Once upon a time, Sandy and Sarah were two unmarried kids who’d never been to Cambodia and played with baboons. Now, none of these things are true.
We don’t have a cameraphone shot of the baboons, because, holy shit, here we were just inches away from the cutest batch of baboons you’d ever seen. We had just left the majestic palace of Angkor Wat, arguably one of the most wonderous places on earth, when our guide off-handedly asked if we wanted to see the monkeys, which came down from the trees at this time of day. Angkor What? We had monkeys to see. Suddenly we were feeding bananas to baby baboons, hopping around from branch to branch, squeaking with joy (the baboons, not us, though we just about could). New rule: every vacation from here on out is required to have some monkey time.
Oh yeah, the temples. Really are as stunning as we were lead to believe. They say Angkor Wat took took several hundred thousand men 40 years to build and another 70 after that to carve out all the details. That’s what, three generations? And these were workers standing upright (they’d lay the bricks first, then make the carvings across the entire wall), using eleventh century tools. We later visited an artisan shop where modern-day carvers had the luxury of a workbench and machine-crafted picks and hammers, and it still took them months to finish one panel. As our guide liked to say: simple unbelievable.

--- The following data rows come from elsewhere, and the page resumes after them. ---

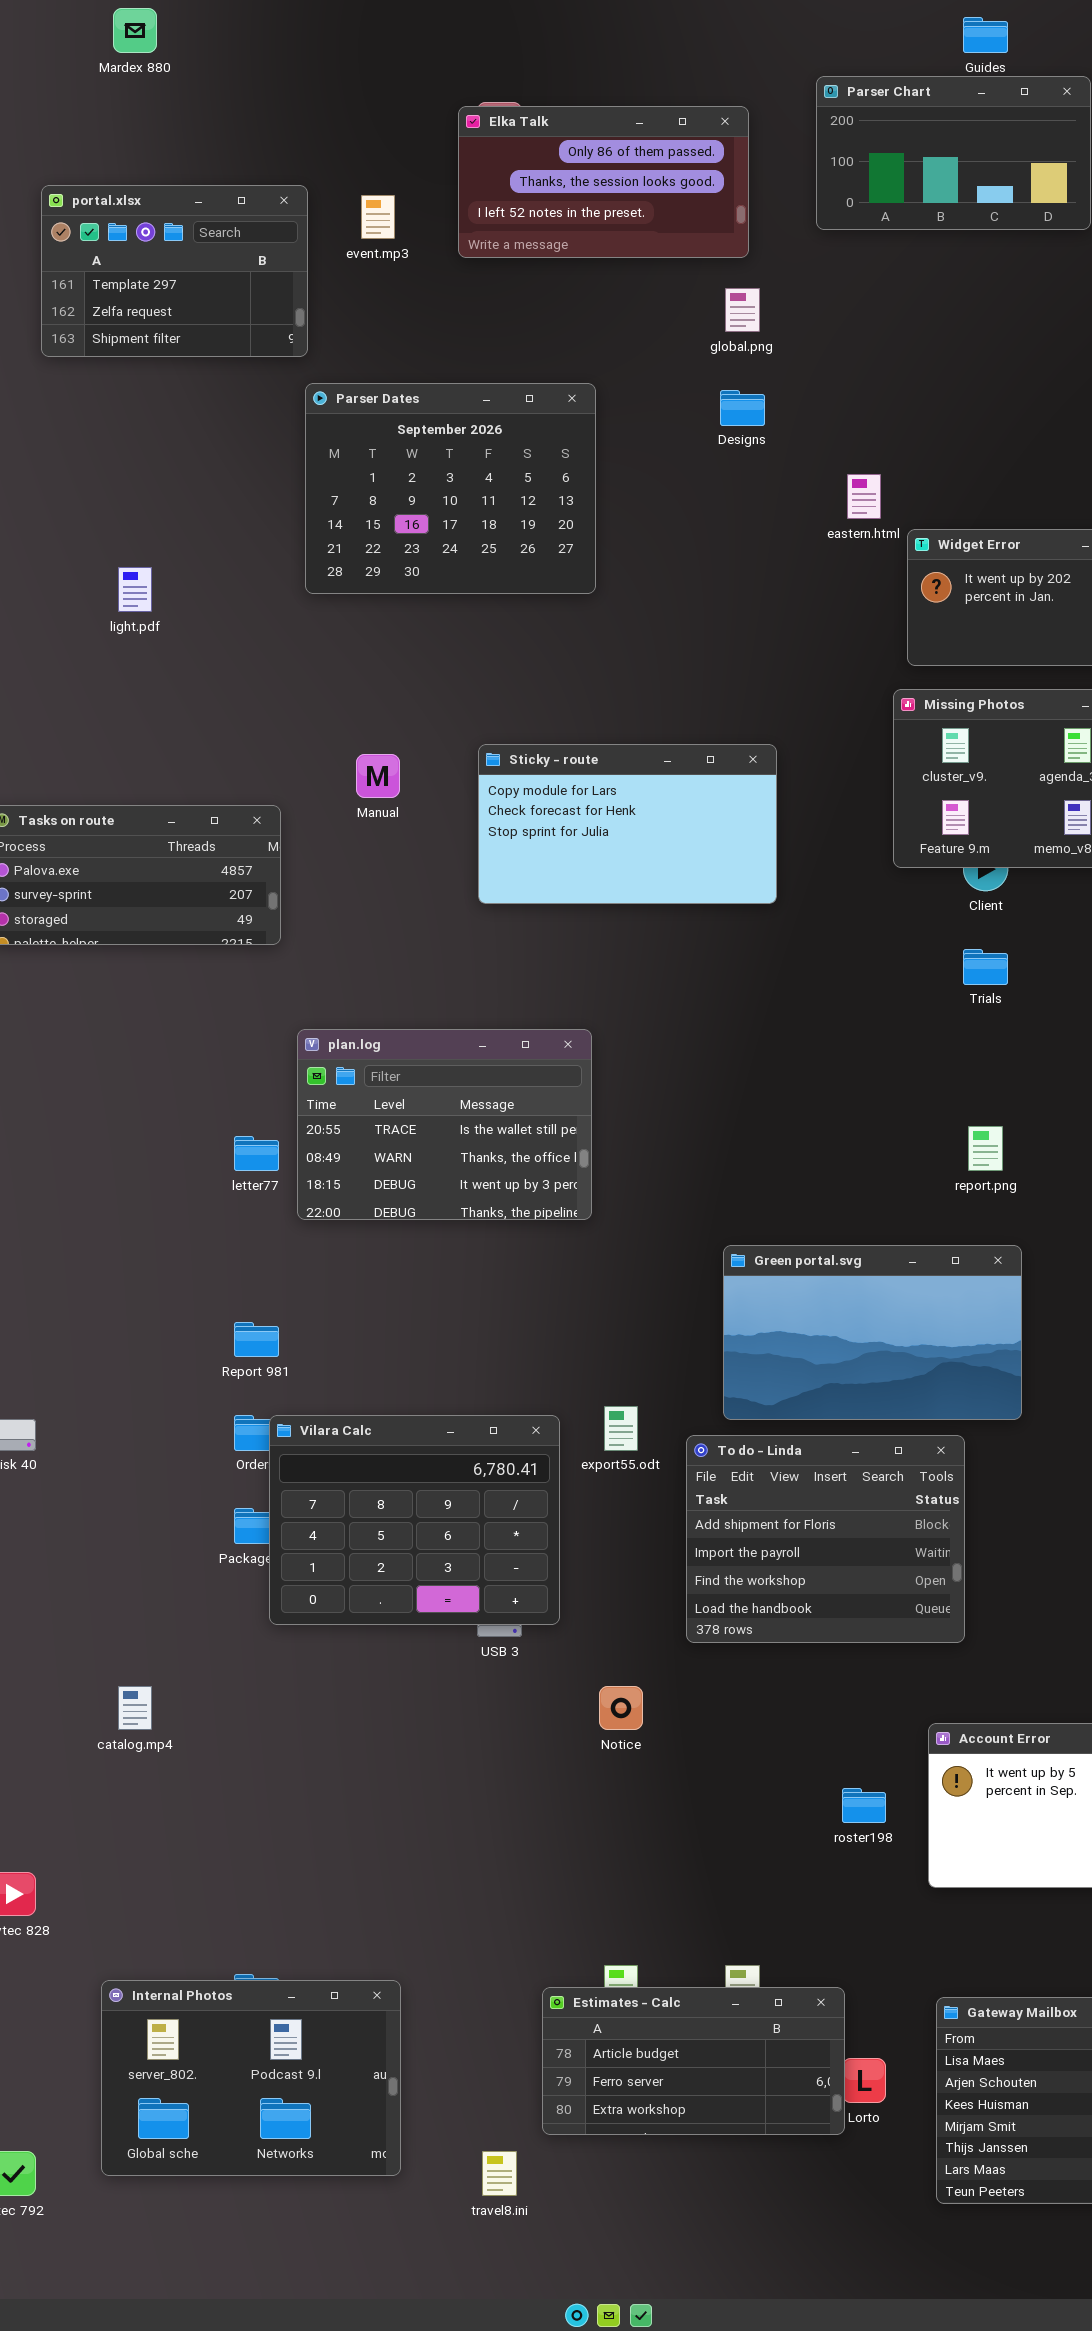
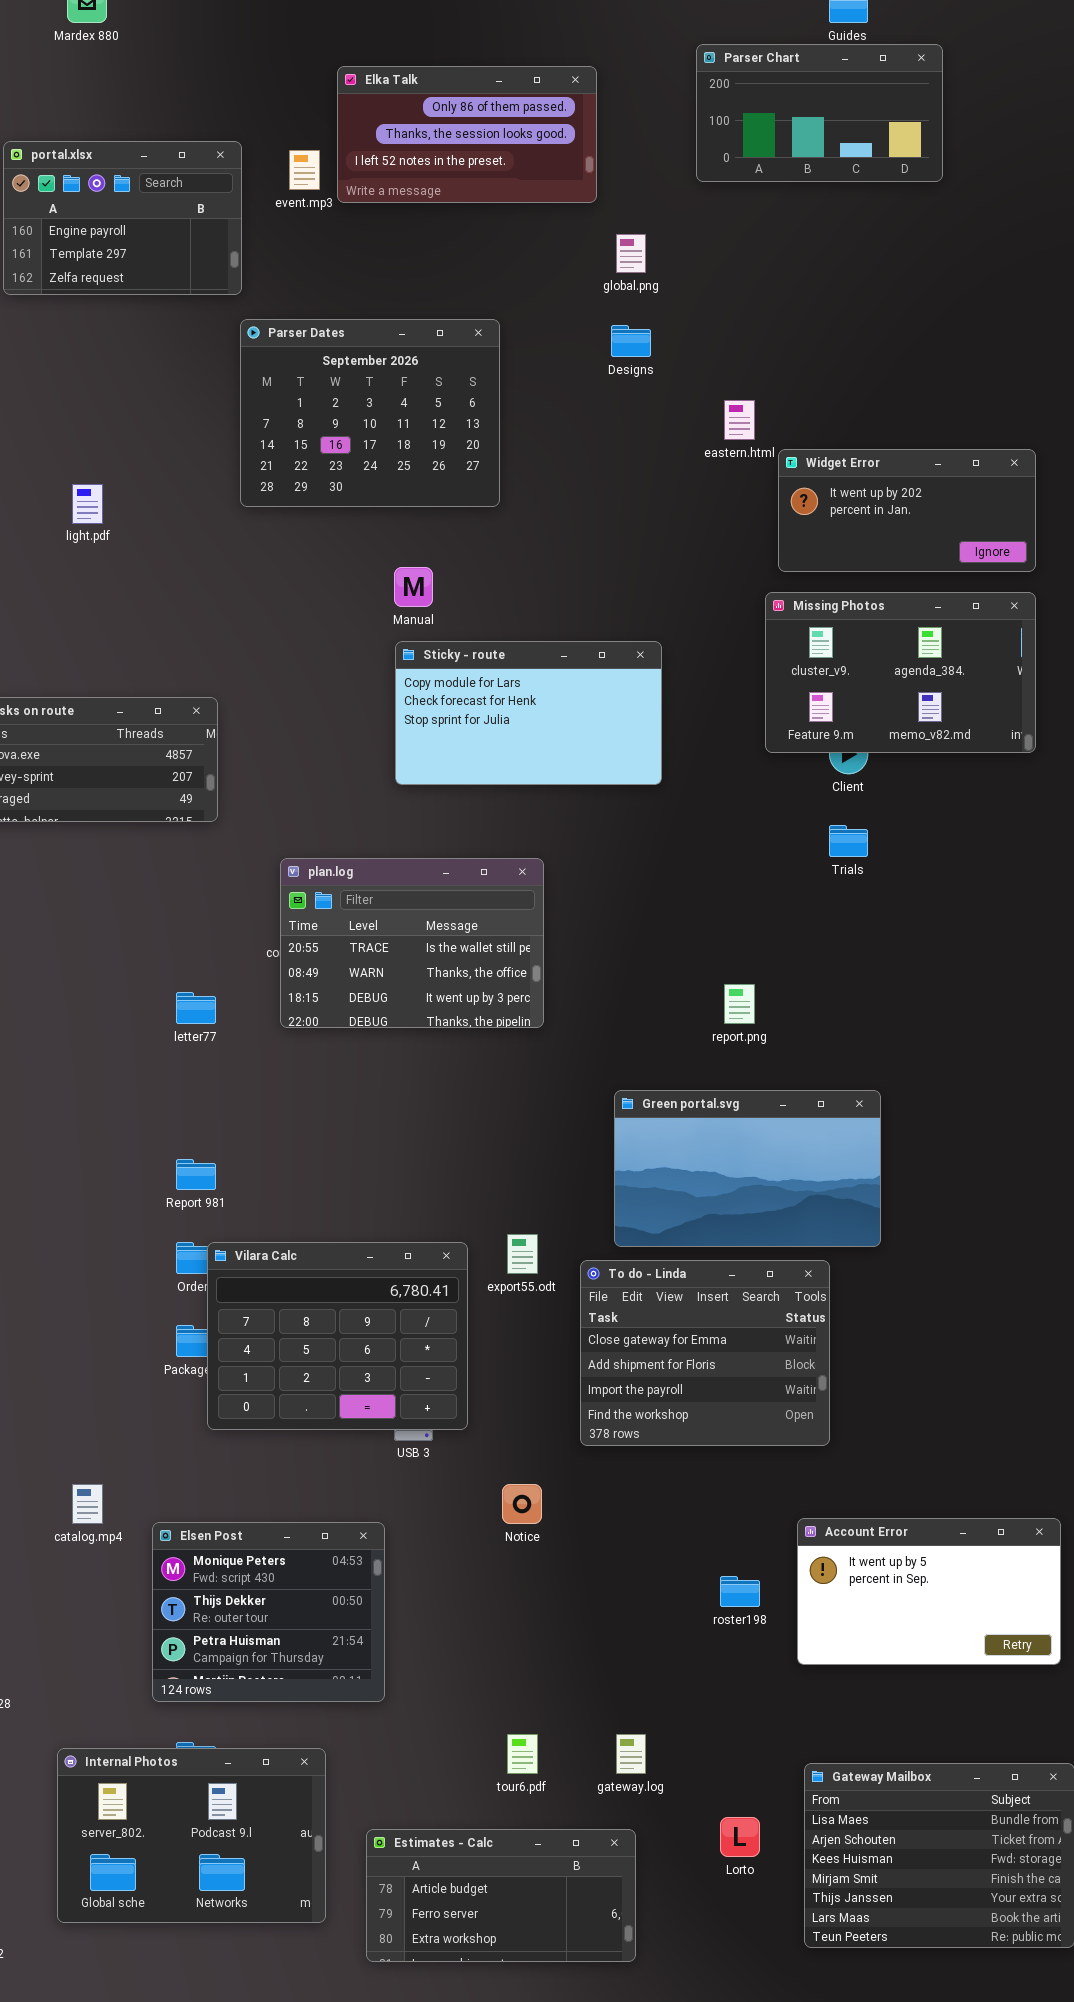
Elka Talk: [458,106,749,258] -> [337,66,597,203], moved
portal.xlsx: [41,185,308,357] -> [3,141,242,295], scrolled up 1 row
Manual: [356,754,400,798] -> [394,567,433,607], moved
plan.log: [297,1029,592,1220] -> [280,858,544,1028], moved
report.png: [968,1126,1003,1171] -> [724,984,755,1024], moved
To do - Linda: [686,1435,965,1643] -> [580,1260,830,1446], scrolled up 1 row
Elsen Post: none -> [152,1522,385,1702], opened
Estimates - Calc: [542,1987,845,2135] -> [366,1829,636,1962], moved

I wish I had more time right now to tell the Ladies and the Gentlemens about our guide, Sohpear, whose knack for snort-worthy neologisms was simple remarkable, but I don’t. We’re in the Bangkok train station, about to board an overnight train down to Surat Thani, where we start phase three of the trip: Tropical Adventure. We’ve just met Hannah and Grant, the Australian couple who are doing the tour with us and who we’ll be getting to know really well over the coming five days, and we’re relieved to find that they are as pleasant as punch, with delightful Austrailian accents to boot. I expect to learn a lot about them, and Australia, on this trip, if only to get to hear them speak.